Given entries:
-----

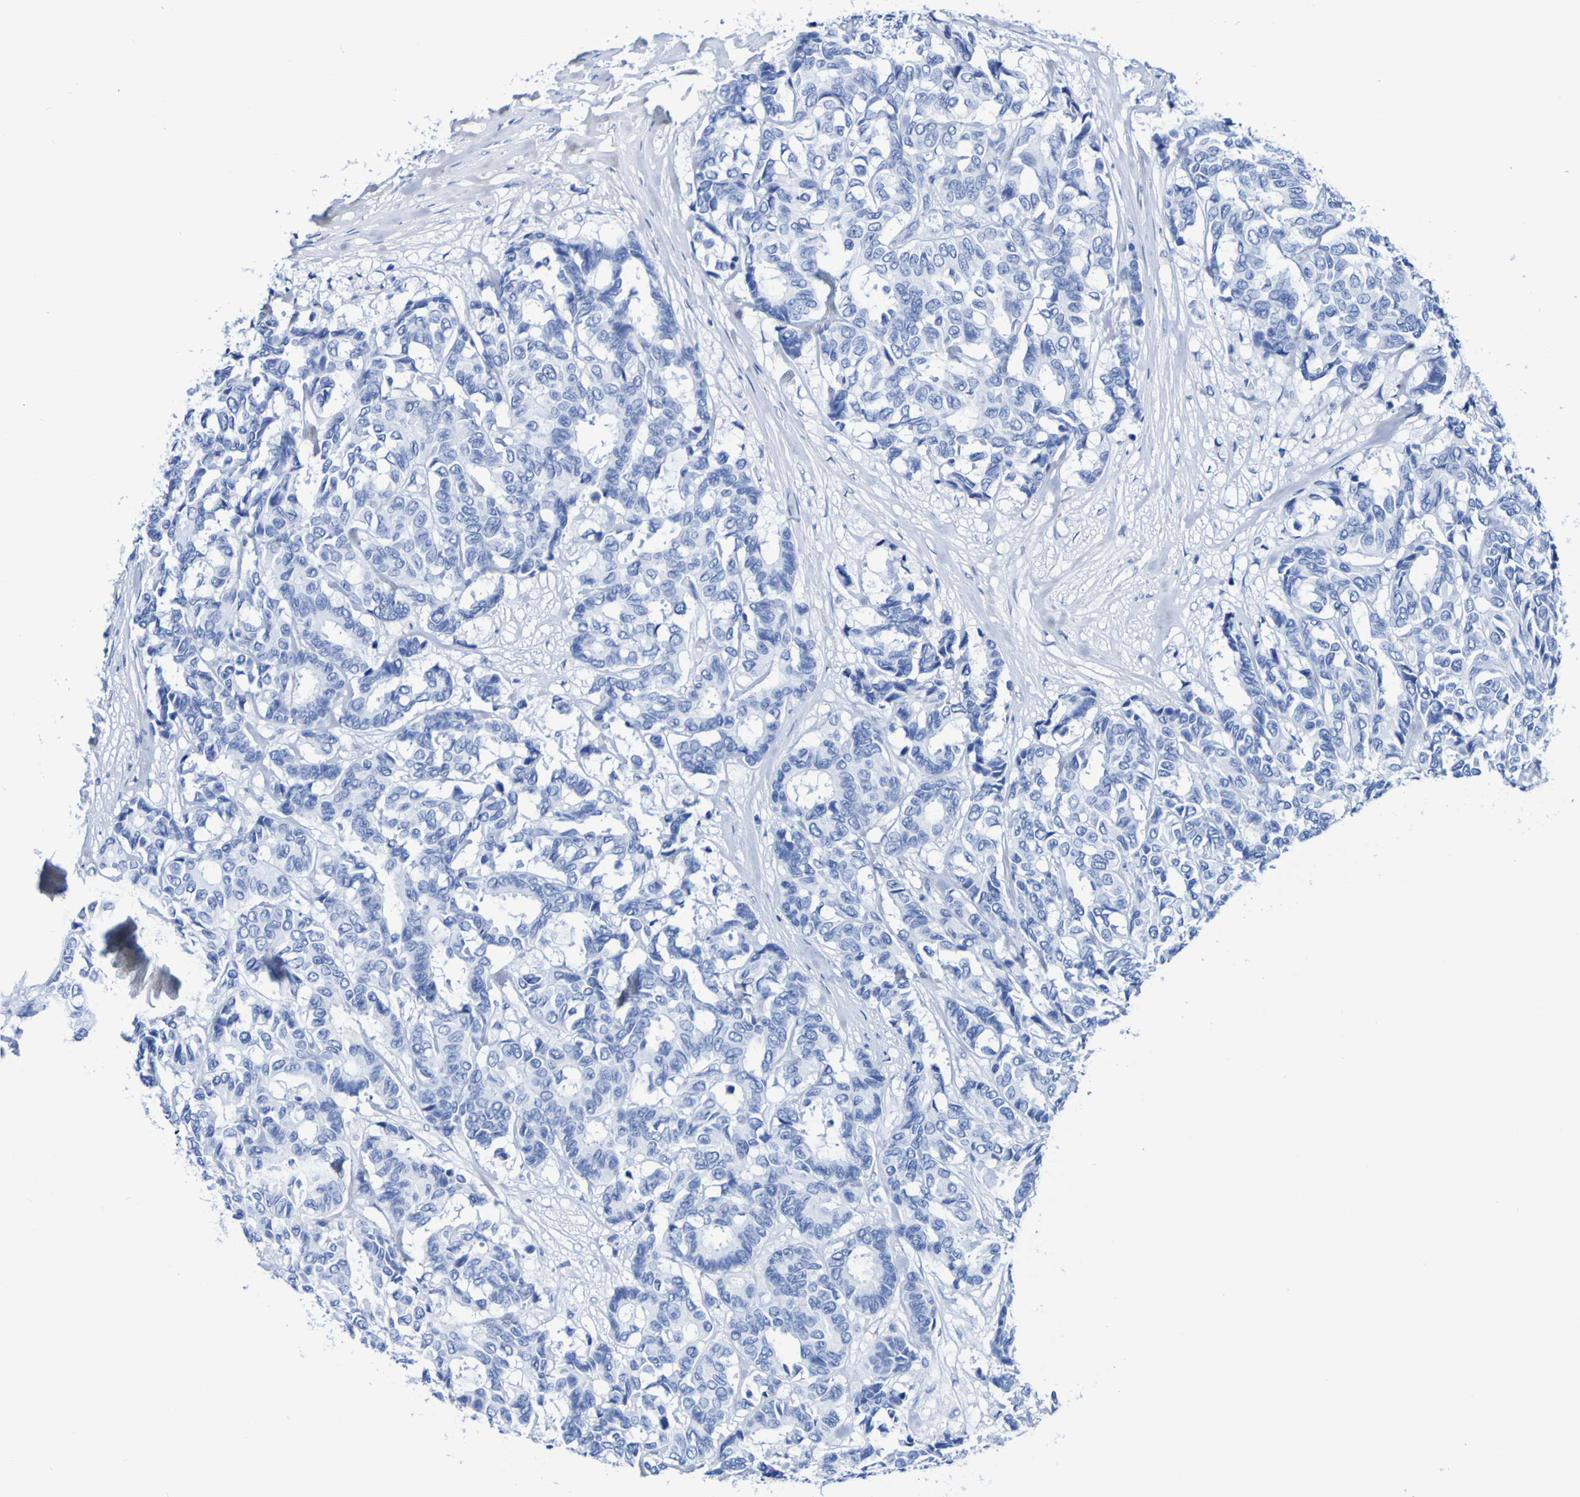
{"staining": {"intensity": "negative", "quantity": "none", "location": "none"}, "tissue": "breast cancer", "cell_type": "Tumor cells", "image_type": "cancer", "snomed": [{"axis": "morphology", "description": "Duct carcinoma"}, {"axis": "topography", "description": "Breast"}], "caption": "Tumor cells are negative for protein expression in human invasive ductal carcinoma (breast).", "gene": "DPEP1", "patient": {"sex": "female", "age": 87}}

-----

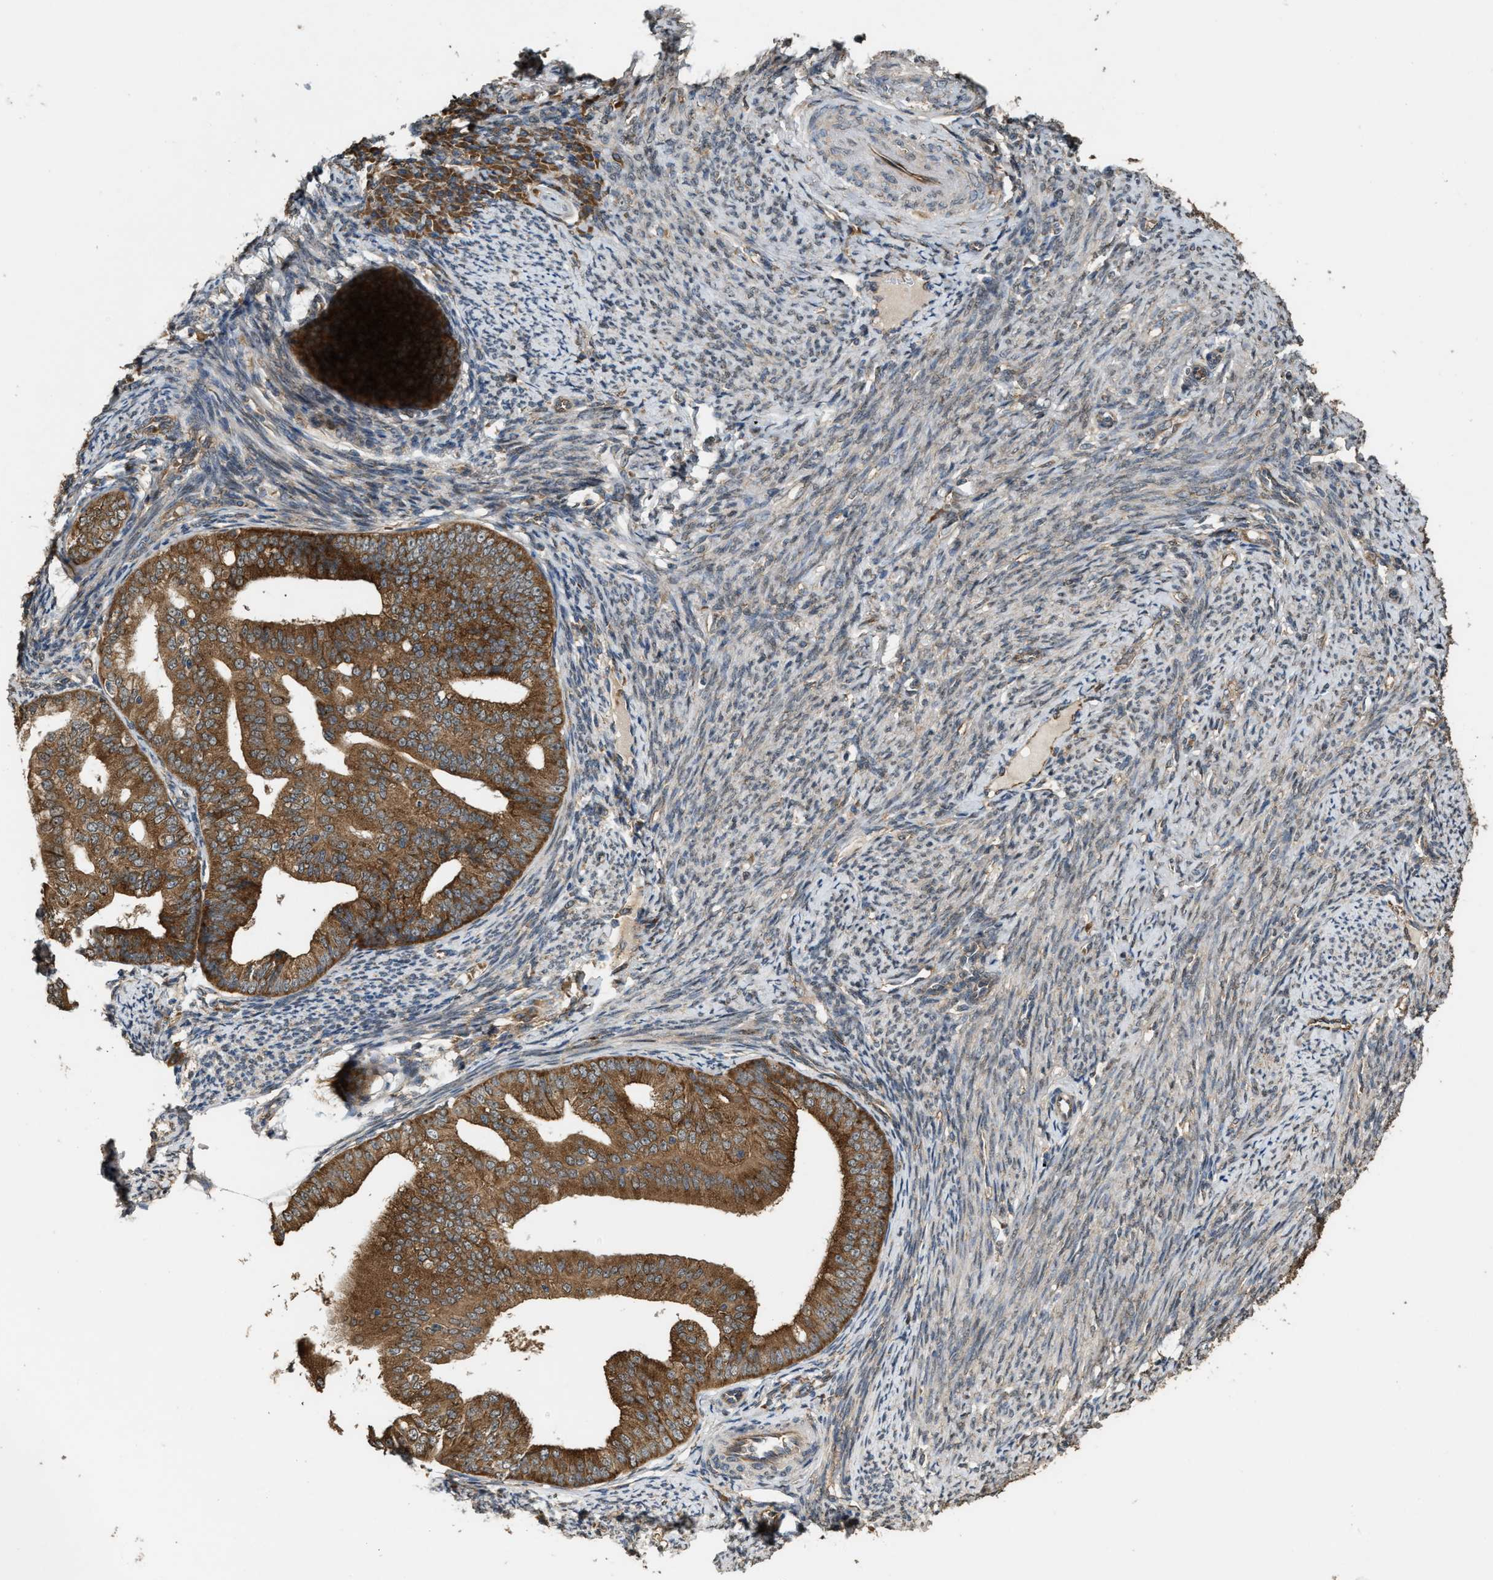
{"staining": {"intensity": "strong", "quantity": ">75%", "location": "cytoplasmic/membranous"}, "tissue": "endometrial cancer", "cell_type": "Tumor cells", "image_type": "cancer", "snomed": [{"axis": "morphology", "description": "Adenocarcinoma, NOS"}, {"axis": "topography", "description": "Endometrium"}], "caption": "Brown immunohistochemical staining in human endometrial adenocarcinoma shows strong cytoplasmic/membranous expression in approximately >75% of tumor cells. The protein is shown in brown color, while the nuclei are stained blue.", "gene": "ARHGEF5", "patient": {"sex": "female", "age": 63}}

-----

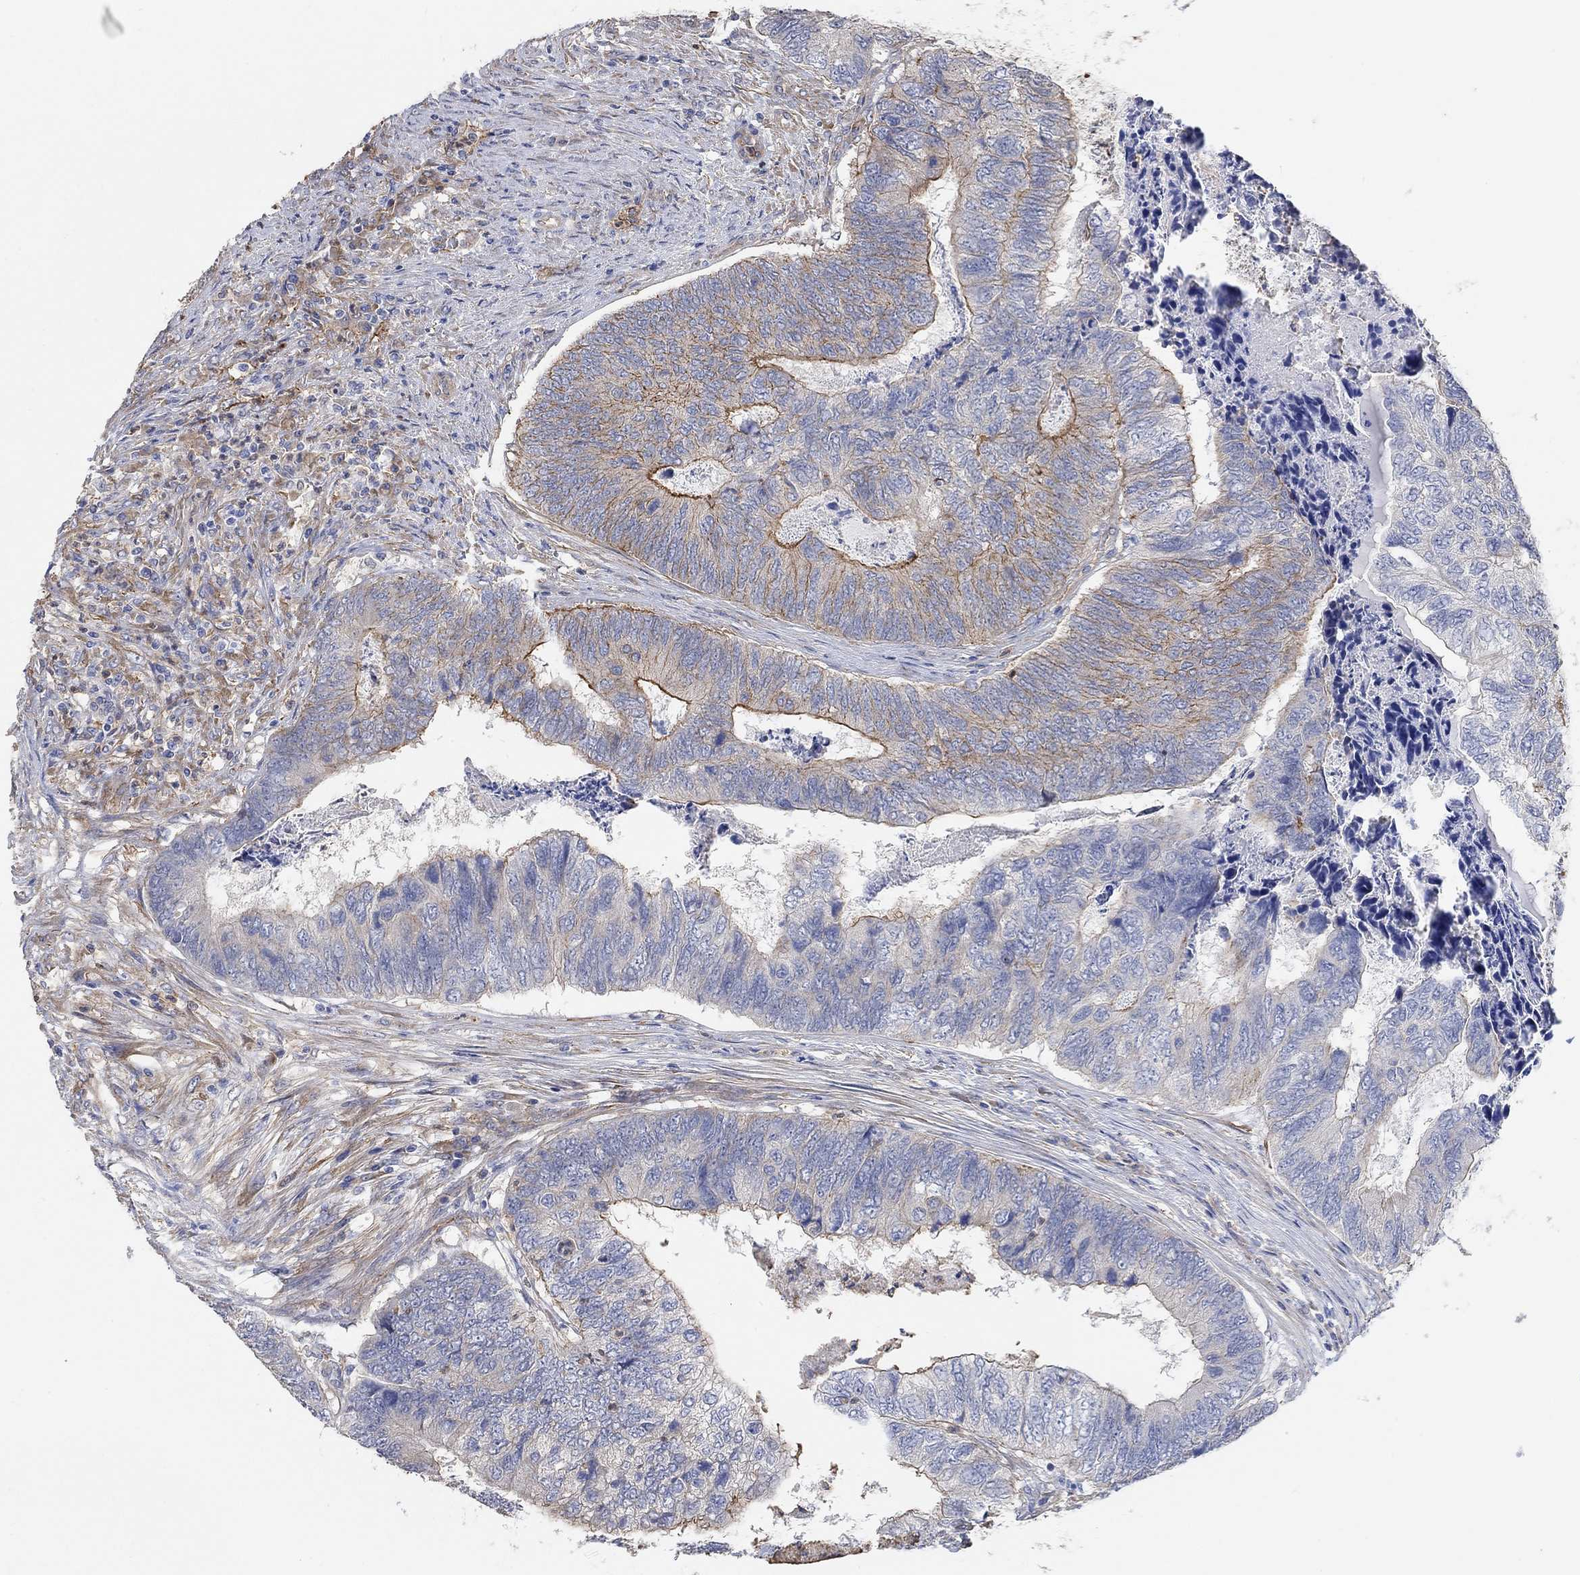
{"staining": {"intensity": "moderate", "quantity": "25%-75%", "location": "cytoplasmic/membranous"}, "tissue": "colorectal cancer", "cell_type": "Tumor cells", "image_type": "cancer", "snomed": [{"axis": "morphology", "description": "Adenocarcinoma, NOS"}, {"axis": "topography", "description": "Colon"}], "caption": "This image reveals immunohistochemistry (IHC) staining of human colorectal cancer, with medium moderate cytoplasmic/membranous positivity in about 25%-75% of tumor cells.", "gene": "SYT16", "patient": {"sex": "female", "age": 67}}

-----

Your goal: Wherever "expression" turns up in the records, copy the whole line.

Solution:
{"staining": {"intensity": "negative", "quantity": "none", "location": "none"}, "tissue": "breast cancer", "cell_type": "Tumor cells", "image_type": "cancer", "snomed": [{"axis": "morphology", "description": "Duct carcinoma"}, {"axis": "topography", "description": "Breast"}], "caption": "Tumor cells are negative for protein expression in human invasive ductal carcinoma (breast).", "gene": "DPEP1", "patient": {"sex": "female", "age": 87}}
{"staining": {"intensity": "strong", "quantity": ">75%", "location": "cytoplasmic/membranous"}, "tissue": "endometrial cancer", "cell_type": "Tumor cells", "image_type": "cancer", "snomed": [{"axis": "morphology", "description": "Adenocarcinoma, NOS"}, {"axis": "topography", "description": "Endometrium"}], "caption": "Brown immunohistochemical staining in human endometrial adenocarcinoma shows strong cytoplasmic/membranous expression in approximately >75% of tumor cells. The protein is shown in brown color, while the nuclei are stained blue.", "gene": "ARHGEF5", "patient": {"sex": "female", "age": 63}}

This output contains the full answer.